Jerome Krieger’s moment of glory came around 3:30 p.m. Monday.
He was off the east shore of Spoon Lake, part of Keller Regional Park in Maplewood.
It was his first time there. First time there, that is, hunting for the medallion, the object of the annual Pioneer Press Treasure Hunt, which has been held since 1952.
Like many of the legion treasure hunters, Krieger had zeroed in on Keller from a rereading of the clues and sensing a shift in the collective wisdom of the crowd of hunters, who often post breakthroughs on social media.

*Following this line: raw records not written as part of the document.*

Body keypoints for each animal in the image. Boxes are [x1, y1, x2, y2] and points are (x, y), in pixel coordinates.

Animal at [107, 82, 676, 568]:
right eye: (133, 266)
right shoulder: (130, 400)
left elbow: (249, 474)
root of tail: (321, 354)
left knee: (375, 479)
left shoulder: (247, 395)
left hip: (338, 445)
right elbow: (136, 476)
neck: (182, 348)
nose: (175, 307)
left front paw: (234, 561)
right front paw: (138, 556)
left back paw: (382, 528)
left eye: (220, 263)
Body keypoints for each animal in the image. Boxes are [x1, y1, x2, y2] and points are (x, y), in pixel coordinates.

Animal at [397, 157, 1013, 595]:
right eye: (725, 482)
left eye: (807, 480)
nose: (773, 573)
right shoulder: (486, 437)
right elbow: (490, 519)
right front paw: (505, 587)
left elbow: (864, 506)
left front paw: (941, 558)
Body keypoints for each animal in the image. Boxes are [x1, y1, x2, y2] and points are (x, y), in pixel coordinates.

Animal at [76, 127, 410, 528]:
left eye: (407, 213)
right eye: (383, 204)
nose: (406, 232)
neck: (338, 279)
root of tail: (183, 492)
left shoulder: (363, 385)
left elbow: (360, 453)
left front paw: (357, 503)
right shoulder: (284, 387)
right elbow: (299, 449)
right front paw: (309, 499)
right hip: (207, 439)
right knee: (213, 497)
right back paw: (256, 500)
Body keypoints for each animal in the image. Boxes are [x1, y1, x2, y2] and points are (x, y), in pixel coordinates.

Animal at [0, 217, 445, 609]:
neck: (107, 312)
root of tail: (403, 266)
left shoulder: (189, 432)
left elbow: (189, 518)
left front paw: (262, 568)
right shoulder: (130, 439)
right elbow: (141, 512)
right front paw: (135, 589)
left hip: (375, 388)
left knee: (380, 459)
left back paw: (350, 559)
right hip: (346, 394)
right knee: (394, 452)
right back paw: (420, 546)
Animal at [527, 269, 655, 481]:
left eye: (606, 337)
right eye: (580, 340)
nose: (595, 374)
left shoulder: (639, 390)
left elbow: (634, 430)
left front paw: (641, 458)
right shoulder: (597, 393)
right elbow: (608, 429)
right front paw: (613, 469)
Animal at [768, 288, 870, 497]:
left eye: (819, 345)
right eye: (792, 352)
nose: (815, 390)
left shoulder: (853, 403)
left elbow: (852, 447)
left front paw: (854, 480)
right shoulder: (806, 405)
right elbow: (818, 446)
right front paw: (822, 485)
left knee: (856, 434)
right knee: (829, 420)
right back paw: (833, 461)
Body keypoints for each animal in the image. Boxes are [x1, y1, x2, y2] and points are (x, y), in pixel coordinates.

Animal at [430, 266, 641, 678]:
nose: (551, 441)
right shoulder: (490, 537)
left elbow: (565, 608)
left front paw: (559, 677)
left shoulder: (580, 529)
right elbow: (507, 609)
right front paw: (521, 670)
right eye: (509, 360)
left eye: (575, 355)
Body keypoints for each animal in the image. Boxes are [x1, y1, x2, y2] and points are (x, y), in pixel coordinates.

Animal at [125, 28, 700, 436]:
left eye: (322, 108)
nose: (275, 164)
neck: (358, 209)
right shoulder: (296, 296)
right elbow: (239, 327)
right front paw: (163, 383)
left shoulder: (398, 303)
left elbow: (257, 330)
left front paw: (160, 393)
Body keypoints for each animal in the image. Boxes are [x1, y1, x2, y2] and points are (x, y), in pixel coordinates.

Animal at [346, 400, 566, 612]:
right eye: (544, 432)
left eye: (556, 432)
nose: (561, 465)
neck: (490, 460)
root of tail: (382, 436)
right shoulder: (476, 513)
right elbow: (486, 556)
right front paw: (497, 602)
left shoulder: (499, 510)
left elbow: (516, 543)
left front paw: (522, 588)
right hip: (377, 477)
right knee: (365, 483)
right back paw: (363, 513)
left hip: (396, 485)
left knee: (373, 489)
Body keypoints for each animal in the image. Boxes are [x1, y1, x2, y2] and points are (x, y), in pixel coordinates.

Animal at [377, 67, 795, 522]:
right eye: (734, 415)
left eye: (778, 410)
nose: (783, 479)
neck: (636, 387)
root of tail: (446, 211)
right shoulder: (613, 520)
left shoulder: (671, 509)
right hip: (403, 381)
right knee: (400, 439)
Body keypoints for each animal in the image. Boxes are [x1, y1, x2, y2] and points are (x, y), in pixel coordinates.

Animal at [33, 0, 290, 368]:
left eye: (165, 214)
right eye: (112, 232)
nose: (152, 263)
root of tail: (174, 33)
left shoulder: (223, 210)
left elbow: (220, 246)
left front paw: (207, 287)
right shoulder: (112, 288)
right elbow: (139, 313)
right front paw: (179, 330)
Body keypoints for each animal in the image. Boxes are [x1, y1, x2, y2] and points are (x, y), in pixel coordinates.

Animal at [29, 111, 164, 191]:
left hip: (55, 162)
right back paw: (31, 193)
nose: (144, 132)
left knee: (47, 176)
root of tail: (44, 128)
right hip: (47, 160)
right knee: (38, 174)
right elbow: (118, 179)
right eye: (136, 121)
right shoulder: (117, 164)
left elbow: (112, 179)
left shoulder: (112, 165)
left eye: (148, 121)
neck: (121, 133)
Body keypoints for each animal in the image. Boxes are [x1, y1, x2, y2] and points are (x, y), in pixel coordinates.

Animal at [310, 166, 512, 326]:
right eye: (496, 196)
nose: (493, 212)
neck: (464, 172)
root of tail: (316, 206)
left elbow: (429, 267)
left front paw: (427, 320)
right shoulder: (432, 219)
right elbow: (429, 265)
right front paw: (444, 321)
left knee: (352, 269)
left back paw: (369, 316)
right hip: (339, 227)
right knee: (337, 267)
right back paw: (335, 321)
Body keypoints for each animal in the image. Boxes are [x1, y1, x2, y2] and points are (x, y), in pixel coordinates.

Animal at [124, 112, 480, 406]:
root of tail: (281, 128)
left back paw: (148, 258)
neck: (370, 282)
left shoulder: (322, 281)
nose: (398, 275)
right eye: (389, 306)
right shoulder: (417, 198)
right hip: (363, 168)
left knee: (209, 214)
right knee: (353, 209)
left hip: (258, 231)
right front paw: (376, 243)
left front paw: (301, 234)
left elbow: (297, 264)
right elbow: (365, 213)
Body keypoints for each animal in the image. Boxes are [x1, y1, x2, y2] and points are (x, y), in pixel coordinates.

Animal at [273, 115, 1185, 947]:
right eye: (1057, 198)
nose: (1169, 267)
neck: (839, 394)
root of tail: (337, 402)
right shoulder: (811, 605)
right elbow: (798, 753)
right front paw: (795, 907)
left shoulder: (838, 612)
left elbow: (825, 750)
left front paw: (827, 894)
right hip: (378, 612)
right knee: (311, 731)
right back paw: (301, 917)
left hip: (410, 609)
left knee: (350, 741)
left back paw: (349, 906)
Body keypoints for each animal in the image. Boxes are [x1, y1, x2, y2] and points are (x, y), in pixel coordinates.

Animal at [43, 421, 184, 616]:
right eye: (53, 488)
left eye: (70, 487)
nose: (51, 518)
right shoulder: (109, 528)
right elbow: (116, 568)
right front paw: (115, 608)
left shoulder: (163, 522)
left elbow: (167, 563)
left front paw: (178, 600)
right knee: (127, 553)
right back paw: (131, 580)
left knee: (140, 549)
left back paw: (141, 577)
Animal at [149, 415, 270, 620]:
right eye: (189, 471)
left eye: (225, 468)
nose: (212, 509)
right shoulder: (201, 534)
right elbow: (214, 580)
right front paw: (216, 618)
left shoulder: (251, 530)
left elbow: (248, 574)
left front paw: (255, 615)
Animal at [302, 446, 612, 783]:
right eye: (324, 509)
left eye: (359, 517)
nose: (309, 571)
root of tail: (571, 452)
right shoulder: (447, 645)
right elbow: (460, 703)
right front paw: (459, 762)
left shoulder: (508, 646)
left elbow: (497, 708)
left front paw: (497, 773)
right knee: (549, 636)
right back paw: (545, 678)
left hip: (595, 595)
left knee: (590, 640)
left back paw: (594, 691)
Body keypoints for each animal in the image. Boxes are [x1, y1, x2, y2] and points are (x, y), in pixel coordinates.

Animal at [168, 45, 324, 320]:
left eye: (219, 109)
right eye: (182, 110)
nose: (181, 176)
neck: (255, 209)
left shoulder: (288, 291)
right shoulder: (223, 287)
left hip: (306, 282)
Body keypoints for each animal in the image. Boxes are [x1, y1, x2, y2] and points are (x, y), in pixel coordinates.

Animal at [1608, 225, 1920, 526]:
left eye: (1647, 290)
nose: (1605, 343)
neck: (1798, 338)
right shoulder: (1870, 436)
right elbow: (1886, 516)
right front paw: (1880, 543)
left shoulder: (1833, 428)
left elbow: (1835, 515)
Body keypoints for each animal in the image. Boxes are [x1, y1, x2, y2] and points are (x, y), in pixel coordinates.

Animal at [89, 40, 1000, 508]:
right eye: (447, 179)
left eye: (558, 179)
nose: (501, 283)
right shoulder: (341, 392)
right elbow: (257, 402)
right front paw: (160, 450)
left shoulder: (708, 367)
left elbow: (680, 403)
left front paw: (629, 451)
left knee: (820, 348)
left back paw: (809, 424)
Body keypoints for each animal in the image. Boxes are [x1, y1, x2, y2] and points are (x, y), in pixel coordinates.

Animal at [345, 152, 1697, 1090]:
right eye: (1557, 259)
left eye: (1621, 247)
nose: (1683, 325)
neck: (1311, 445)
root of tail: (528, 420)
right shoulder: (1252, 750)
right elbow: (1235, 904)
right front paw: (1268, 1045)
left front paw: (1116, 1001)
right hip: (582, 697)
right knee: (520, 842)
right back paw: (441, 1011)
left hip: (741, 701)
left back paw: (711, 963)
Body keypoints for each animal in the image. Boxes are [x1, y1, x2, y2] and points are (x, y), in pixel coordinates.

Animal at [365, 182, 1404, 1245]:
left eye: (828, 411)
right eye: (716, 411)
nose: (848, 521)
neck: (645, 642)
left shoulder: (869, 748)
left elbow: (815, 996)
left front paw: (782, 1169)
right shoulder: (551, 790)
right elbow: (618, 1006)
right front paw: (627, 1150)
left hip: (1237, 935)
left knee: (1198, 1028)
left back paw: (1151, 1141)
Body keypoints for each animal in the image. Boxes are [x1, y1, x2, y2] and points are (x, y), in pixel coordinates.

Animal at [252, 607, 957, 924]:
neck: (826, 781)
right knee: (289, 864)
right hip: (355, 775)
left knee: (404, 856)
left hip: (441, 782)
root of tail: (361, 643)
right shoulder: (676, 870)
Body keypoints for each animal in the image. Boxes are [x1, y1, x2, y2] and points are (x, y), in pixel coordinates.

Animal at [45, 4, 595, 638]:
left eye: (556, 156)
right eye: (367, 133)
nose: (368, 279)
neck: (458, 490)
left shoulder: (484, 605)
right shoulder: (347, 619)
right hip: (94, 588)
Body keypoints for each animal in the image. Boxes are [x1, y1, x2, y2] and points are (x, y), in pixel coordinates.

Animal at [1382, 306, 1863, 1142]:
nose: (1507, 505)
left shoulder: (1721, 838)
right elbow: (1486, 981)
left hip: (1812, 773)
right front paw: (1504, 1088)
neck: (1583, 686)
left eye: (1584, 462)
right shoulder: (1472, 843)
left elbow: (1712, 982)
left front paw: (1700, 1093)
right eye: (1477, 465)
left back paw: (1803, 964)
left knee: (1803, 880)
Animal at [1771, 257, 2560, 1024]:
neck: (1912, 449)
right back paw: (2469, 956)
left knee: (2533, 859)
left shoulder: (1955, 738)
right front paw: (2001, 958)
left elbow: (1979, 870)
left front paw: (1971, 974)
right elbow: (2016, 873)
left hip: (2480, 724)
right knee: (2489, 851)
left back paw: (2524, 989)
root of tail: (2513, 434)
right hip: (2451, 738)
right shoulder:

Before that, Krieger, 47, had been among those fixated on Long Lake Regional Park, a site where the medallion had never been hidden before. (It was hidden in Keller once before, in 1976.) Saturday and Sunday, he had worked a pair of 16-hour shifts volunteering at a local basketball tournament.
RELATED: What the 2017 Treasure Hunt clues mean
Then Monday afternoon, he worked his way around Spoon Lake, where more than a dozen cars were parked and hunters were scattered, poking, prodding and scraping the landscape.
Just inside some trees, on a slope of the land, he spied an area of untrodden snow.
He was alone. He used to hunt with relatives, but for the past several years, time commitments made the task tough to schedule, so on Monday, he was solo.